Task to complete: How many lines in the records below hold the word "that"? Answer with the number alone.

Input material:

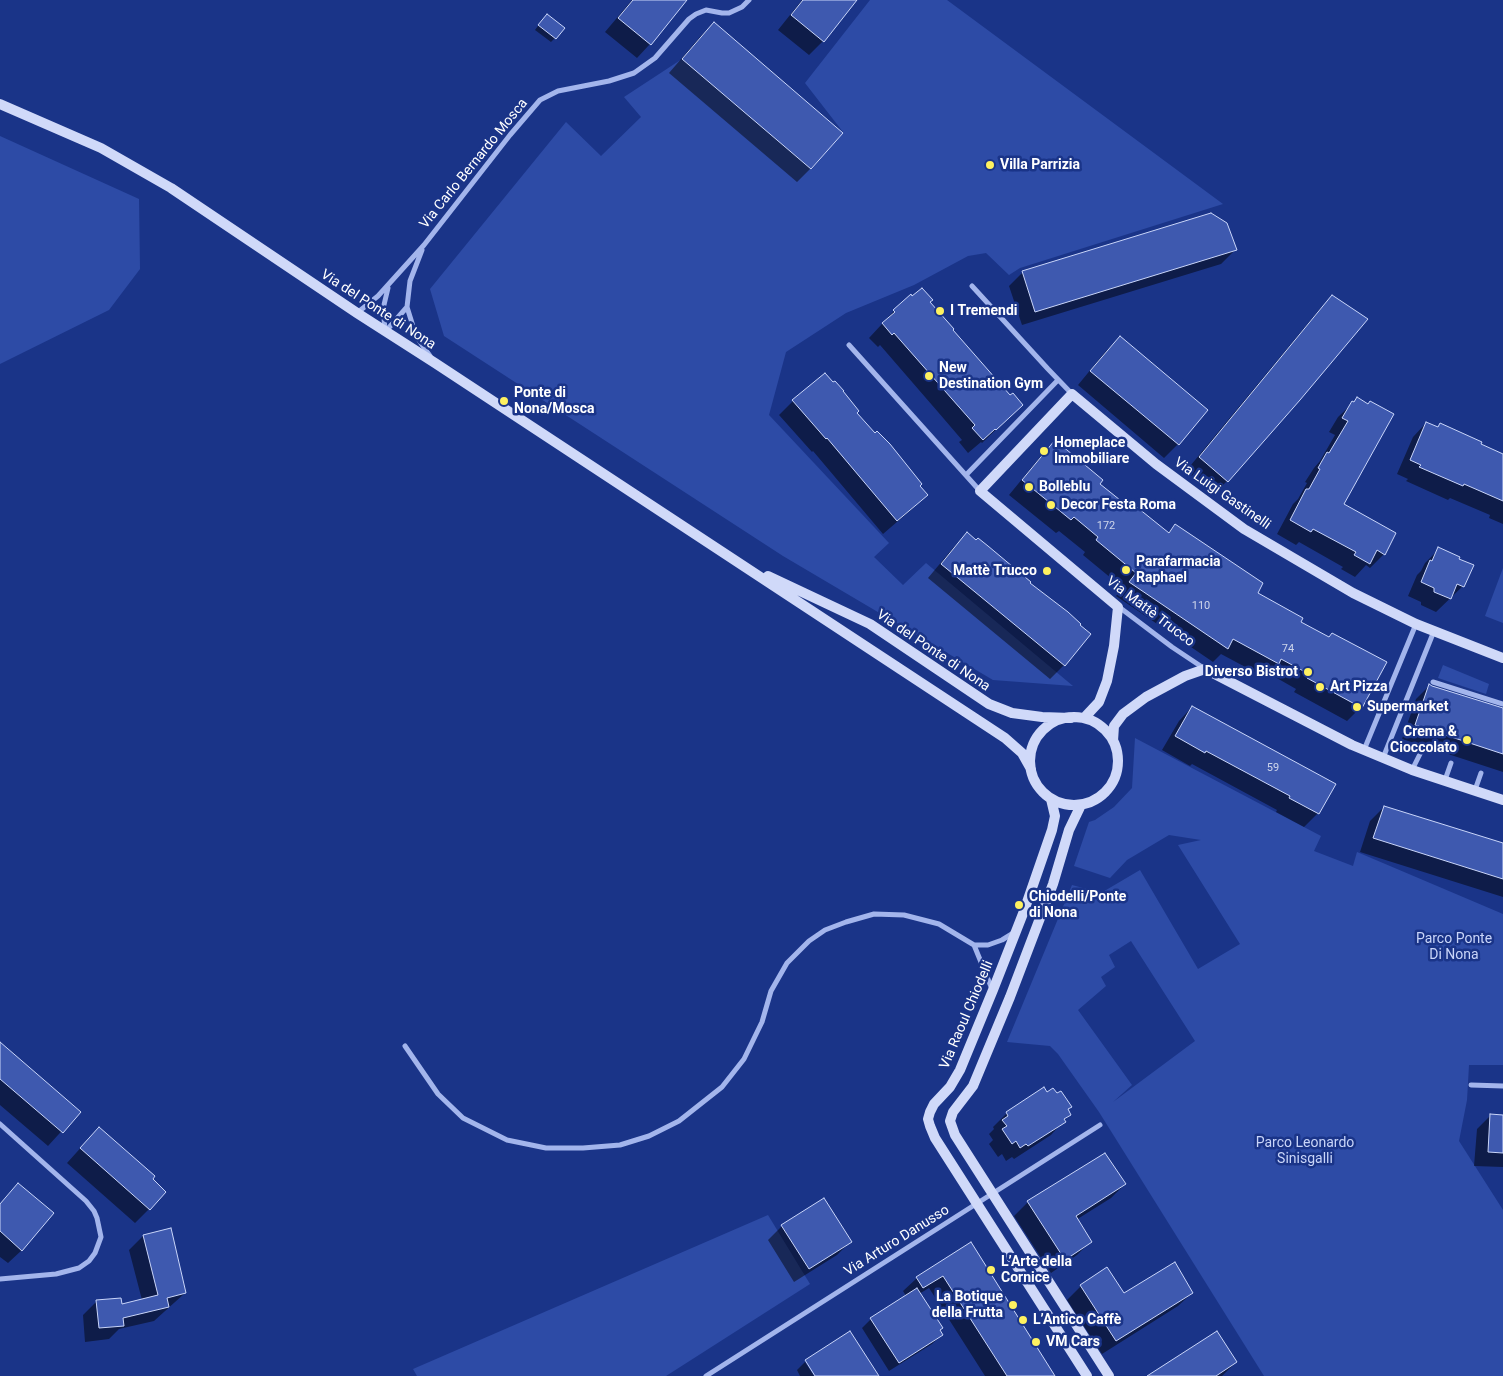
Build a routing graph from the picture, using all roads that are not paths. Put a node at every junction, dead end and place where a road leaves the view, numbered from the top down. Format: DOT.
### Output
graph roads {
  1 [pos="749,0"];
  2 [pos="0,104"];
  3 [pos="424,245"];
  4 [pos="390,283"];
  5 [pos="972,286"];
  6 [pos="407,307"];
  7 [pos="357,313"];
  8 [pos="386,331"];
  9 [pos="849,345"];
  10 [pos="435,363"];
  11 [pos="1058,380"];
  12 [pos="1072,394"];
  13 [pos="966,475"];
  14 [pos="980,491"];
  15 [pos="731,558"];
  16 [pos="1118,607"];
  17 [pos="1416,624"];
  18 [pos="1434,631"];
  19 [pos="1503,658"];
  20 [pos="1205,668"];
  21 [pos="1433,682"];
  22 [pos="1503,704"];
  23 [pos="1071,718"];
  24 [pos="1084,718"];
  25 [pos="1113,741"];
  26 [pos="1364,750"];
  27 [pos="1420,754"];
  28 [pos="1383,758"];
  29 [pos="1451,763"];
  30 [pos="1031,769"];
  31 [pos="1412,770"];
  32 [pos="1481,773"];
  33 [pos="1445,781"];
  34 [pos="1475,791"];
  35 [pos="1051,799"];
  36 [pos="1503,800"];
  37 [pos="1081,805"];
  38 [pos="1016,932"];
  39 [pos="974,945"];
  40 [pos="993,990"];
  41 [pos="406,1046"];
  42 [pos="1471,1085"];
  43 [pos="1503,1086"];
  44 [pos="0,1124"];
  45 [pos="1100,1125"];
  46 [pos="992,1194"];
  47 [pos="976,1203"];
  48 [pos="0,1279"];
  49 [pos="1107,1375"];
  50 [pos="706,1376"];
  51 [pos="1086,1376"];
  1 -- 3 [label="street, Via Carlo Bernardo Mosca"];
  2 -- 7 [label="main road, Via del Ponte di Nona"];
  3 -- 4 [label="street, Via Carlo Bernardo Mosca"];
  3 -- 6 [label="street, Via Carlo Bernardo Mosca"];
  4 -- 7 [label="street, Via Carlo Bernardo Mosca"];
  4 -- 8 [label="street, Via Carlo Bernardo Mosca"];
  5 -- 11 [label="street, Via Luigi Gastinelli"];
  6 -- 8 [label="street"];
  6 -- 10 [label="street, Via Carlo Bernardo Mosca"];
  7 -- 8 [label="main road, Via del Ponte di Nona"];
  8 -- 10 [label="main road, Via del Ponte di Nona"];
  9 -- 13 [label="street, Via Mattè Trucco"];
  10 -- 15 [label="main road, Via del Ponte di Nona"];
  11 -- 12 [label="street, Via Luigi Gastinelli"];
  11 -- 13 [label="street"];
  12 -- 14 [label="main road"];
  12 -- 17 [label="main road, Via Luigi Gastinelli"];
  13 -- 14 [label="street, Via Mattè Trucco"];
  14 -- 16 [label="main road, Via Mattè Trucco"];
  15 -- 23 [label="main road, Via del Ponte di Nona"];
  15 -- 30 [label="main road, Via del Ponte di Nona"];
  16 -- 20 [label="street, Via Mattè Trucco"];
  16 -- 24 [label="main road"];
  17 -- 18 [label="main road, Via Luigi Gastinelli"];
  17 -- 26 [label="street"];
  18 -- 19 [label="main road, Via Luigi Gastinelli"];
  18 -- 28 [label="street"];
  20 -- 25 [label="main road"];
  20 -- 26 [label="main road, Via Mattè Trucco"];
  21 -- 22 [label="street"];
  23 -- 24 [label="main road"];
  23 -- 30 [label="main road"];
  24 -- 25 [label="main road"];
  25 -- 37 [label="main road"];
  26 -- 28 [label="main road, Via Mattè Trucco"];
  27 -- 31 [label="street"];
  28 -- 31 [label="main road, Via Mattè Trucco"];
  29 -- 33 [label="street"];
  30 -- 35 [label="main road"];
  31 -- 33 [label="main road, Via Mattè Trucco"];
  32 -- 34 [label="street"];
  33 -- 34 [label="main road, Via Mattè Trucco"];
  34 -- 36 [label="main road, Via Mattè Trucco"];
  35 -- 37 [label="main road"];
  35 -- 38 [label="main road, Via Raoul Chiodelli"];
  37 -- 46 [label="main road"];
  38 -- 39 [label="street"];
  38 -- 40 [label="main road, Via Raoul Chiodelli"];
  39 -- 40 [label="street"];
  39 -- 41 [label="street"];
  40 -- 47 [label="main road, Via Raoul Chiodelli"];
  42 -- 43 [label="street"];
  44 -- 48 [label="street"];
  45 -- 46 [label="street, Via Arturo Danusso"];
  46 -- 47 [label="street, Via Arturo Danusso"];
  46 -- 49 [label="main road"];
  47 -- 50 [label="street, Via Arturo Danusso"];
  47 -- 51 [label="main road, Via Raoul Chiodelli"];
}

...

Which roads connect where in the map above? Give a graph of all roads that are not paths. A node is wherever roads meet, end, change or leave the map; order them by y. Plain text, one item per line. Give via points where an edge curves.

Result of the task: 2